Para Petit (2001) compreende os cinco a sete primeiros dias, durante os quais o tratamento será basicamente antiinflamatório. Estará indicado o repouso relativo, pelo que se pedirá ao paciente que reduza sua atividade e permaneça mais tempo no leito. Somente em casos mais agudos se aconselhará que utilize uma bengala para reduzir o peso sobre a articulação.

Será utilizada a eletroterapia de alta freqüência (microondas e ondas curtas) por ser de maior penetração, já que certas bursites se localizam profundamente. Além de ultra-som pulsátil em baixas doses. Sudek (1993) sugere no caso da bursite trocanteriana a utilização de crioterapia.

 

2. Fase crônica

Esta fase se inicia quando diminui a dor aguda (geralmente após uma semana) e termina com a total remissão do processo agudo. Serão mantidas as mesmas condutas antiinflamatórias da fase aguda até se completarem duas semanas de tratamento. Em caso de haver limitação articular (o que nem sempre ocorre) deve-se iniciar as mobilizações passivas.

Nos casos de bursite trocanteriana Petit (2001) sugere o alongamento dos tecidos, que por ventura apresentam contratura, como o músculo extensor da grande fáscia e iliotibial, assim como exercícios para aumentar a força dos abdutores do quadril massagem profunda para aumentar a flexibilidade da banda iliotibial.

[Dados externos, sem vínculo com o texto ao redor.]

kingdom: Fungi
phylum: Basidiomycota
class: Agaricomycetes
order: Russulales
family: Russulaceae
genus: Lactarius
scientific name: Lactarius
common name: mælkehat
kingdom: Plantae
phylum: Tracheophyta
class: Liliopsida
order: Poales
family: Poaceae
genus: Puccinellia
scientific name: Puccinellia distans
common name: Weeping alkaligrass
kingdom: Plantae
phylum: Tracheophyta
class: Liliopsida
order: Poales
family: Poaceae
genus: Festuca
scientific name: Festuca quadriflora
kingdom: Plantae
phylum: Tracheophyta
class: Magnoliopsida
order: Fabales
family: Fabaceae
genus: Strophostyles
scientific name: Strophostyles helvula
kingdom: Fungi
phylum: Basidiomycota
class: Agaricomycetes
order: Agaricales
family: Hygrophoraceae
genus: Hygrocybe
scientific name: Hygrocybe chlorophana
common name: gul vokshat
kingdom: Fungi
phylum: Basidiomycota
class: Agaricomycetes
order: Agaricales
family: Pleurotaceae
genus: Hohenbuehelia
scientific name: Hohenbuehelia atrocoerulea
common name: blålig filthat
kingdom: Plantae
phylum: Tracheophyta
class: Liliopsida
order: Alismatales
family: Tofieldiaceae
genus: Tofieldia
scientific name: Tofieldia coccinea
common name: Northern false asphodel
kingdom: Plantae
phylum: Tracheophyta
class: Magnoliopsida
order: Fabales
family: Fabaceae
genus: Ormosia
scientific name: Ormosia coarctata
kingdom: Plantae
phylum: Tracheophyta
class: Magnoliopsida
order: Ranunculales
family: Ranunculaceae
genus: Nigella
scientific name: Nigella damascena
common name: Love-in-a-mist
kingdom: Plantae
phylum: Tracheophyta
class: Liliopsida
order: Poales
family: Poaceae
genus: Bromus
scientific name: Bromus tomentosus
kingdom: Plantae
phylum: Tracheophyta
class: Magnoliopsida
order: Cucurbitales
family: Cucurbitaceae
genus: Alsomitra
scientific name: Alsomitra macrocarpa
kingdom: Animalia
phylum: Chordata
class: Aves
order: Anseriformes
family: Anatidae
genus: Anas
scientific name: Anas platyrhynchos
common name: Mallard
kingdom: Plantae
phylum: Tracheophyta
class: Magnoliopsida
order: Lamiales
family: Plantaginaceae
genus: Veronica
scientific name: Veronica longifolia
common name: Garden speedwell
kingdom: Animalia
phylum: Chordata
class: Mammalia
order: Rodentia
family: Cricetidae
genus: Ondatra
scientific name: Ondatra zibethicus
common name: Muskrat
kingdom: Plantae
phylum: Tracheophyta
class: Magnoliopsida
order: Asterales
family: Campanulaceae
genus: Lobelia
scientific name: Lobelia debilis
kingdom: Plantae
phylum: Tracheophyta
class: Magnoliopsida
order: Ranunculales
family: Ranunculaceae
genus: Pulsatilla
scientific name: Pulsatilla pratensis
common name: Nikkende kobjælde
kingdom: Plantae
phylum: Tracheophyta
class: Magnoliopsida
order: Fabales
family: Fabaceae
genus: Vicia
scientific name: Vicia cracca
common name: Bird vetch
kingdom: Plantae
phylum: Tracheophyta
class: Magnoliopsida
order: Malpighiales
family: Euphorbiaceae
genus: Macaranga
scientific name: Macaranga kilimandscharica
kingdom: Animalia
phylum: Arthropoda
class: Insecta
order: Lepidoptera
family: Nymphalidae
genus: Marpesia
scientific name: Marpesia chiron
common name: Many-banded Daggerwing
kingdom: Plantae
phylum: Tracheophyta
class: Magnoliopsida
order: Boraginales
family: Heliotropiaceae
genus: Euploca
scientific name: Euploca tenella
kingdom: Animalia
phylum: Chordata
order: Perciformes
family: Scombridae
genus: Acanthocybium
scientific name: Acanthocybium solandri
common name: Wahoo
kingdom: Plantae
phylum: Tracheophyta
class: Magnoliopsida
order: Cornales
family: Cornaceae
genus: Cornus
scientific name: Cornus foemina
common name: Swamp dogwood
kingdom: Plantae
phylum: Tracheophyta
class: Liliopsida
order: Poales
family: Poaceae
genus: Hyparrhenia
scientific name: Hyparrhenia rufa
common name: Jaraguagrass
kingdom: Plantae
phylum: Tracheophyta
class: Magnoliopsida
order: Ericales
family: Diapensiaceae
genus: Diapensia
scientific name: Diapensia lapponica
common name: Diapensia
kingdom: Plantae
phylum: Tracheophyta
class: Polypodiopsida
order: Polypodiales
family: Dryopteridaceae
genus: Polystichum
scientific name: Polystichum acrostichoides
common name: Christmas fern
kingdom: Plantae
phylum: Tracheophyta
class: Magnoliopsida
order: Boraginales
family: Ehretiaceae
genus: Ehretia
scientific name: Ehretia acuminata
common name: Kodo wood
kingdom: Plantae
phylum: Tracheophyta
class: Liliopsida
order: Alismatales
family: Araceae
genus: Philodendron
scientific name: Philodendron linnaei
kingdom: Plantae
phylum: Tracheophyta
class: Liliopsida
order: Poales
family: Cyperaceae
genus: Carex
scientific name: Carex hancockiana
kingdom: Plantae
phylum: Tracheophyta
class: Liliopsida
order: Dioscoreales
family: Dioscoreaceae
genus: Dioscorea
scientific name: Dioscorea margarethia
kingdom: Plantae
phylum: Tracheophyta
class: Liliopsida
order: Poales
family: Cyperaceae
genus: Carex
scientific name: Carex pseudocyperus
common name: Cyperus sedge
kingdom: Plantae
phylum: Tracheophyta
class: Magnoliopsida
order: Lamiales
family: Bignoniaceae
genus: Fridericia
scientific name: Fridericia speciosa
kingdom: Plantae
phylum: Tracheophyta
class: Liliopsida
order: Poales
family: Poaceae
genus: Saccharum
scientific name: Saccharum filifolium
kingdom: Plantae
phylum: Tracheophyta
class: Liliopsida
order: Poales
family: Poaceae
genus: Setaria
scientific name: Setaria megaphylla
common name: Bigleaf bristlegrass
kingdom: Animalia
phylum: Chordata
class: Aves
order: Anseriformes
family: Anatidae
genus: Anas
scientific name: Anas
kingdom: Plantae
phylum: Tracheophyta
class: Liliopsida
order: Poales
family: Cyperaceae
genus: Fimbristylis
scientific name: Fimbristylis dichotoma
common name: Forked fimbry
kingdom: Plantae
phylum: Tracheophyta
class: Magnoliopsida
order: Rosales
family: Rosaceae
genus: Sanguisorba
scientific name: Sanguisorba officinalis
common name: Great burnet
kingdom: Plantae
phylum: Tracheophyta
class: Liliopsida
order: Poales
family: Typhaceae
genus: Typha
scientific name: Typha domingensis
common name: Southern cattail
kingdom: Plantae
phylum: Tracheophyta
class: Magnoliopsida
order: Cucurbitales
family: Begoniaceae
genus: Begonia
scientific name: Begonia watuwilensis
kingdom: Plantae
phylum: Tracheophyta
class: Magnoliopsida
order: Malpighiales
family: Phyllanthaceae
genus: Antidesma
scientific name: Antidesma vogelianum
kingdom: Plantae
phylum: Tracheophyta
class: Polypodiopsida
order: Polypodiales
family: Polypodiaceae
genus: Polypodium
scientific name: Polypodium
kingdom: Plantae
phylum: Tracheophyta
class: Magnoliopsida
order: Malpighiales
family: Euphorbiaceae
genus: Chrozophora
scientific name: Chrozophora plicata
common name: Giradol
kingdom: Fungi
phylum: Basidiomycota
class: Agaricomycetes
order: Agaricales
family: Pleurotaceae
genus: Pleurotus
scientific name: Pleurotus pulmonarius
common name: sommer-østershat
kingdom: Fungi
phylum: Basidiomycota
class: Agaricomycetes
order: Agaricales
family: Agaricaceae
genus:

A correção do mau alinhamento com órtese para corrigir diferenças de comprimento dos membros inferiores ou falhas do mecanismo da marcha e dos erros de treinamento (superfície da corrida) costumam dar bons resultados.

Nos demais casos se houver uma diminuição da força muscular, o que ocorre sempre nos processos crônicos, deve-se iniciar a tonificação com exercícios resistidos e de facilitação neuroproprioceptiva.

Thompson (1994) refere que a aspiração onde a bursa constitui um problema pode ser uma boa solução, sendo que uma injeção de cortisona pode ser aplicada para reduzir a inflamação.

 

REFERÊNCIA BIBLIOGRÁFICA

 

1. KISNER, Carolyn; COLBY, Lynn Allen. Exercícios Terapêuticos Fundamentos e Técnicas. 3° ed. São Paulo: Manole, 1998, p. 392 – 406.

2. PETIT, J. Díaz. Patologias de partes moles do quadril. In: GABRIEL, Maria R. Serra et al. Fisioterapia em traumatologia, ortopedia e reumatologia. Rio de Janeiro: Revinter, 2001, p.255 – 257.

3. SAUDEK, Christine E. O Quadril. In: Gould, James A. Fisioterapia na Ortopedia e na Medicina do Esporte. 2ª ed. São Paulo: Manole, 1993, p.345-390.

4. THOMSON, A. et al. Fisioterapia de Tidy. São Paulo, Livraria Editora Santos, 1994, p. 70 – 71.

5. TUREK, Samuel L. Ortopedia. Vol 2. São Paulo: Manole, 1991, p.1391 –1392.